LETS-C: Leveraging Language Embedding for Time Series Classification
Rachneet Kaur, Zhen Zeng, Tucker Balch, Manuela Veloso
2024-07-10

Summary
This paper talks about LETS-C, a new method that improves how we classify time series data (like stock prices or weather patterns) by using language embedding models instead of traditional large language models (LLMs).
What's the problem?
The main problem is that while LLMs have been successful in various tasks, they are very large and require a lot of computing power and memory. This makes them difficult to use, especially for tasks like time series classification where faster and lighter solutions are needed.
What's the solution?
To solve this problem, the authors propose LETS-C, which uses a language embedding model to convert time series data into a format that can be easily classified. Instead of fine-tuning a large model, LETS-C pairs the embeddings from the language model with a simpler classification system made up of convolutional neural networks (CNNs) and multilayer perceptrons (MLPs). This approach not only reduces the number of parameters needed for training but also improves classification accuracy compared to existing methods.
Why it matters?
This research is important because it offers a more efficient way to analyze time series data, making it accessible for more applications without needing extensive computational resources. By achieving high performance with fewer resources, LETS-C can help in fields like finance, healthcare, and environmental monitoring where timely and accurate data analysis is crucial.
Abstract
Recent advancements in language modeling have shown promising results when applied to time series data.
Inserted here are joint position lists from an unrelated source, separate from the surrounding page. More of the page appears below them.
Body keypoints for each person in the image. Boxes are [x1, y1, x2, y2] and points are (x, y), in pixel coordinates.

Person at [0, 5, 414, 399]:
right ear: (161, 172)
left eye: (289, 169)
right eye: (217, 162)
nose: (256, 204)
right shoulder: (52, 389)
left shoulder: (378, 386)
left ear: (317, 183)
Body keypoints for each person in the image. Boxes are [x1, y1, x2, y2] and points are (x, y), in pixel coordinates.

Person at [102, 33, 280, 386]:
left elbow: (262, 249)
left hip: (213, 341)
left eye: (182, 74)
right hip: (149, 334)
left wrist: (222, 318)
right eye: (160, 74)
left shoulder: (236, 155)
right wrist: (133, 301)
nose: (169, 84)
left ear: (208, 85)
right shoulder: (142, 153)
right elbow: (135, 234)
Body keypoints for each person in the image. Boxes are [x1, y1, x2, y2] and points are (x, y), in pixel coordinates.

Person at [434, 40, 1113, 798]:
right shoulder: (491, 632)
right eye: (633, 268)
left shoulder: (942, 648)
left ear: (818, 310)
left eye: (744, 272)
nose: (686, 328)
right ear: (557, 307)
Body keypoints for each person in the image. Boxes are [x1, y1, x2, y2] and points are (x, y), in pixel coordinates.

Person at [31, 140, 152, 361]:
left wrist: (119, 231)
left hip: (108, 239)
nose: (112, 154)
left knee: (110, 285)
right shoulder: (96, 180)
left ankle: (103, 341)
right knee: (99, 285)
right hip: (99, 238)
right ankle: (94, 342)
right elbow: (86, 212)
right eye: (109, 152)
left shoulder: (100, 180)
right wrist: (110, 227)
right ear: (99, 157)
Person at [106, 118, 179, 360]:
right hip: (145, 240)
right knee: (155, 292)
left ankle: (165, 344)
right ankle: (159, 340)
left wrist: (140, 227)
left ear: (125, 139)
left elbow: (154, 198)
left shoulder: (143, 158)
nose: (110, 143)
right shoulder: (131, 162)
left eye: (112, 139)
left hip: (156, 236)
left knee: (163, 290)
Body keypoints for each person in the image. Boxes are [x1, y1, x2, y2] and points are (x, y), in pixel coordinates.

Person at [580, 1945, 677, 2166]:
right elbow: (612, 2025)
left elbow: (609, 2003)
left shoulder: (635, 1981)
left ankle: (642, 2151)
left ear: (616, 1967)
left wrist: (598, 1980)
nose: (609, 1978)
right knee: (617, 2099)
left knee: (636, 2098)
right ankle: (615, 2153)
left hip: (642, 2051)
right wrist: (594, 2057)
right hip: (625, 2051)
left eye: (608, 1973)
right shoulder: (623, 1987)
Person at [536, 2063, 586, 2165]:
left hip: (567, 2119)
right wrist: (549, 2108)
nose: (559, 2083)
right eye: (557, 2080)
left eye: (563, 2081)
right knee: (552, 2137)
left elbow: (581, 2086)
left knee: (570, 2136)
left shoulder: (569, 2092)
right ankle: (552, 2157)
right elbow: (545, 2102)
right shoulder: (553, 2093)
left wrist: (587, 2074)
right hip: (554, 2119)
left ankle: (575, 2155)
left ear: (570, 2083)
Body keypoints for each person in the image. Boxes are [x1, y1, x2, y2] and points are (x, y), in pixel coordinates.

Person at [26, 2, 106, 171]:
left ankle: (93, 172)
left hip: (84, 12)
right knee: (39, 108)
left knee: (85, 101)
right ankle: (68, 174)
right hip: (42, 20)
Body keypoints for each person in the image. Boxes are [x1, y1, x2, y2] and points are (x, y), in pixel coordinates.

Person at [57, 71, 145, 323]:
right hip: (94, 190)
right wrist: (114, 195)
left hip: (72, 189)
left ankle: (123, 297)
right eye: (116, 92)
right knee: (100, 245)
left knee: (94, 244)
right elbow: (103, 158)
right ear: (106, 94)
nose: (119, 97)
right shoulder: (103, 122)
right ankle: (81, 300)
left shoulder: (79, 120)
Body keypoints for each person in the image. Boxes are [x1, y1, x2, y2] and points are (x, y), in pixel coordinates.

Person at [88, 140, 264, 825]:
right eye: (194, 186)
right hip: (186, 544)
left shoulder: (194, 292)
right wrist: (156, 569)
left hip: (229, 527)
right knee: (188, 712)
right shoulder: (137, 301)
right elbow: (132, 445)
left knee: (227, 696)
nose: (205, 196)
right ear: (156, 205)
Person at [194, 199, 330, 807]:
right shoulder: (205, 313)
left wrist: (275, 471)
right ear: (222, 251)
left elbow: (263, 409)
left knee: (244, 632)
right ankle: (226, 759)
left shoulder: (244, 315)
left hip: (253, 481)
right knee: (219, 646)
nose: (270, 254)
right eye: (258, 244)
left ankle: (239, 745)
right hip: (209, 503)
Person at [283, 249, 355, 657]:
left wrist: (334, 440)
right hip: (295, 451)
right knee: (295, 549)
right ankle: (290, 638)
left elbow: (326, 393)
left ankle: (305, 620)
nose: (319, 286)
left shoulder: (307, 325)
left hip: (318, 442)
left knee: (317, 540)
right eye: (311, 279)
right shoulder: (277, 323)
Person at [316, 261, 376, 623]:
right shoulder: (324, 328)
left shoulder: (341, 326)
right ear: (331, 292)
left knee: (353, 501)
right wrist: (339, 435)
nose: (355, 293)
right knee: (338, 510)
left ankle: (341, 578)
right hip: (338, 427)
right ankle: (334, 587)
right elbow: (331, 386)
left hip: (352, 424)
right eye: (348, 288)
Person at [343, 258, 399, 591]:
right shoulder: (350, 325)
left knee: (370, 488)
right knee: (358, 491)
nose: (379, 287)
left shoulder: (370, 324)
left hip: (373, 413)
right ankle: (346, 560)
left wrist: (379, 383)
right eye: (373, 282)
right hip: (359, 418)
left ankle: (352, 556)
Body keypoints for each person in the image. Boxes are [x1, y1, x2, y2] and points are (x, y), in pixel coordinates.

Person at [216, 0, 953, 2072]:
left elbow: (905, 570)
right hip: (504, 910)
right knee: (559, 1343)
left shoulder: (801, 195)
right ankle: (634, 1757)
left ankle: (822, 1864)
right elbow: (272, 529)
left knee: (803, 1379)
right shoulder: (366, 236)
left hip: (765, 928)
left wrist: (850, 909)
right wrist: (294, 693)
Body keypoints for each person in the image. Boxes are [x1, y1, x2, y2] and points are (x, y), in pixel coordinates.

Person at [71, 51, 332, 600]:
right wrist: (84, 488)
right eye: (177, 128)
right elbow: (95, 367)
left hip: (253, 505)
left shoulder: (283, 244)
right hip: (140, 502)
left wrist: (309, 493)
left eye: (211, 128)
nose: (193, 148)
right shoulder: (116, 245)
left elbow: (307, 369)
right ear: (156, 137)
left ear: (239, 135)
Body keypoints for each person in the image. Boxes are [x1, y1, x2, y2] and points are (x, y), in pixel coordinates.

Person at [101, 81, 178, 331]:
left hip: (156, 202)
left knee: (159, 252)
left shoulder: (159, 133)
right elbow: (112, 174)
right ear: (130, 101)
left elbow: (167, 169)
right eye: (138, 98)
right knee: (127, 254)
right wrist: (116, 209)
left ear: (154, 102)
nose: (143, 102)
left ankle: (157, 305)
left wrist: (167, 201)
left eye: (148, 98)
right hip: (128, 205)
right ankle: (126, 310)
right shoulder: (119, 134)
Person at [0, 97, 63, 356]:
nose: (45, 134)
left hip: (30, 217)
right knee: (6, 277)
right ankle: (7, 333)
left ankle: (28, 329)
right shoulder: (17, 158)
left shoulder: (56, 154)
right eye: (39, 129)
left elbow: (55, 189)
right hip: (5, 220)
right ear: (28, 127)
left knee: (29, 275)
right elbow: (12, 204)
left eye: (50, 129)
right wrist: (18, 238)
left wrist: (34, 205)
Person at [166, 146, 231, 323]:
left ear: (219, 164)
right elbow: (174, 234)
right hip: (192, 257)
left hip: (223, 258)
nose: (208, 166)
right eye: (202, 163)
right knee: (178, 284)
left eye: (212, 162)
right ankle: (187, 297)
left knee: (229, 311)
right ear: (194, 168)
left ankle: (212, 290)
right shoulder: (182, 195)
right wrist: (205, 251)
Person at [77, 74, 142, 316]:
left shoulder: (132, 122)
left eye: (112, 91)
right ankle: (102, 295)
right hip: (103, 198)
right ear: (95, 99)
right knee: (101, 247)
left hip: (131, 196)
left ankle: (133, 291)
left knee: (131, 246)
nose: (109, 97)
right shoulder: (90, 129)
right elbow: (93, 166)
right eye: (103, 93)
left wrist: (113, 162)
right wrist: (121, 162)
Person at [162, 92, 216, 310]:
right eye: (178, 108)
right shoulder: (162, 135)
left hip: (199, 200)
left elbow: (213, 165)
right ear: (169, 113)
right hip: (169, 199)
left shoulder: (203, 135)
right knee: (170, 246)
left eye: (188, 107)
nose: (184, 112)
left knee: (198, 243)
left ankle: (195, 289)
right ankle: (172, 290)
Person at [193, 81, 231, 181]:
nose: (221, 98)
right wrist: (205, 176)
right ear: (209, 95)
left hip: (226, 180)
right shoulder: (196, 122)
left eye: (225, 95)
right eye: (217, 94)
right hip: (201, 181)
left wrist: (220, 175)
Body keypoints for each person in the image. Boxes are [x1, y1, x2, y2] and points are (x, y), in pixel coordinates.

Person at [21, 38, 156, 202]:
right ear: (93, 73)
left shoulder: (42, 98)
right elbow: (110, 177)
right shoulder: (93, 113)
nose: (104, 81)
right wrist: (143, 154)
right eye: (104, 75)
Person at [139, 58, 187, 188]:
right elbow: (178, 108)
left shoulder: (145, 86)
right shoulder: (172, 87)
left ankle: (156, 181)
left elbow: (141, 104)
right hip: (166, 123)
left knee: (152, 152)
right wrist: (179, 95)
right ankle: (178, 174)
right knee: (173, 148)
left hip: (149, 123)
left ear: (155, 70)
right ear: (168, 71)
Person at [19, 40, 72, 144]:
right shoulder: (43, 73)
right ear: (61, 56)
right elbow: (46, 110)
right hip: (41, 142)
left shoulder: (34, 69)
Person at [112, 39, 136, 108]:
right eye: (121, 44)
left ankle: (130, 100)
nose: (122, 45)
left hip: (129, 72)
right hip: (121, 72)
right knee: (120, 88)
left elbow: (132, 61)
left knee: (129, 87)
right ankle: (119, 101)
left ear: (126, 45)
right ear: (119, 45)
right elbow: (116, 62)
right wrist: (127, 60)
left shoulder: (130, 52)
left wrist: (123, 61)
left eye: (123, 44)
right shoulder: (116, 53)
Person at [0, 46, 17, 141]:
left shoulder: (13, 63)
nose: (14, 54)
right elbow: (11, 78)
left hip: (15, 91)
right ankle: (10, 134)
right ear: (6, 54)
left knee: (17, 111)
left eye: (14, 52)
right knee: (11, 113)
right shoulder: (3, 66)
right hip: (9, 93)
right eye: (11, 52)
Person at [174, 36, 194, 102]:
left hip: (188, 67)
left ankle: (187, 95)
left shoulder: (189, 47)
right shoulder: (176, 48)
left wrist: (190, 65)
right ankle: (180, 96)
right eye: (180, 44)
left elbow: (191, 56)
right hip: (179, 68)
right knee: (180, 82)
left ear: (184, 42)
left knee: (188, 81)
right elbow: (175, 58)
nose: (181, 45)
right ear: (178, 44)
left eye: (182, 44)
In particular, fine-tuning pre-trained large language models (LLMs) for time series classification tasks has achieved state-of-the-art (SOTA) performance on standard benchmarks. However, these LLM-based models have a significant drawback due to the large model size, with the number of trainable parameters in the millions. In this paper, we propose an alternative approach to leveraging the success of language modeling in the time series domain. Instead of fine-tuning LLMs, we utilize a language embedding model to embed time series and then pair the embeddings with a simple classification head composed of convolutional neural networks (CNN) and multilayer perceptron (MLP). We conducted extensive experiments on well-established time series classification benchmark datasets. We demonstrated LETS-C not only outperforms the current SOTA in classification accuracy but also offers a lightweight solution, using only 14.5% of the trainable parameters on average compared to the SOTA model. Our findings suggest that leveraging language encoders to embed time series data, combined with a simple yet effective classification head, offers a promising direction for achieving high-performance time series classification while maintaining a lightweight model architecture.